Box-Depth Problem:
Given $n$ rectangles, such that their sides are parralel to the coordinate axes ($x$ and $y$), Find a subset with maximum size such that the intersection of its members are not empty.
Max-Clique Problem:
A simple graph $G$ is given. What is the size of the biggest complete subgraph (clique) of $G$?
Question:
Polynomially Reduce Box-Depth Problem to Max-Clique Problem. (Provide a translation function)
Note: I was thinking of seeing a rectangle as a clique with $4$ nodes... But, This doesn't work out... Because this way, All of the cliques are of size $4$, and the answer to the problem would be always $4$... which is incorrect.
Hint.
You want to build a graph whose nodes are the rectangles. Two nodes are connected by an edge when the rectangles intersect.
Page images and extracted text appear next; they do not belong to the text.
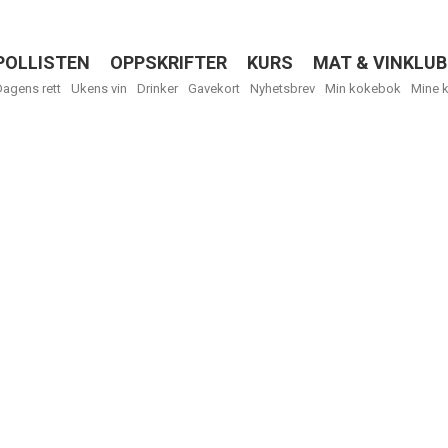
POLLISTEN
OPPSKRIFTER
KURS
MAT & VINKLUB
Menu
Dagens rett
Ukens vin
Drinker
Gavekort
Nyhetsbrev
Min kokebok
Mine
How can you tell if a pair of rectangles intersect? Can you decide that for all pairs of rectangles in polynomial time?
Edit: My second thoughts led me to doubt this solution. A clique in the graph is set of rectangles each pair of which intersect, but the question calls for a set with an empty intersection.
My third thoughts are that this is not a problem. For arbitrary rectangles, three can intersect in pairs without having a common point. But I am pretty sure you can prove that for any finite set of rectangles with axes parallel to the coordinate axes, pairwise intersection implies intersection. I'll leave it up as a cautionary tale.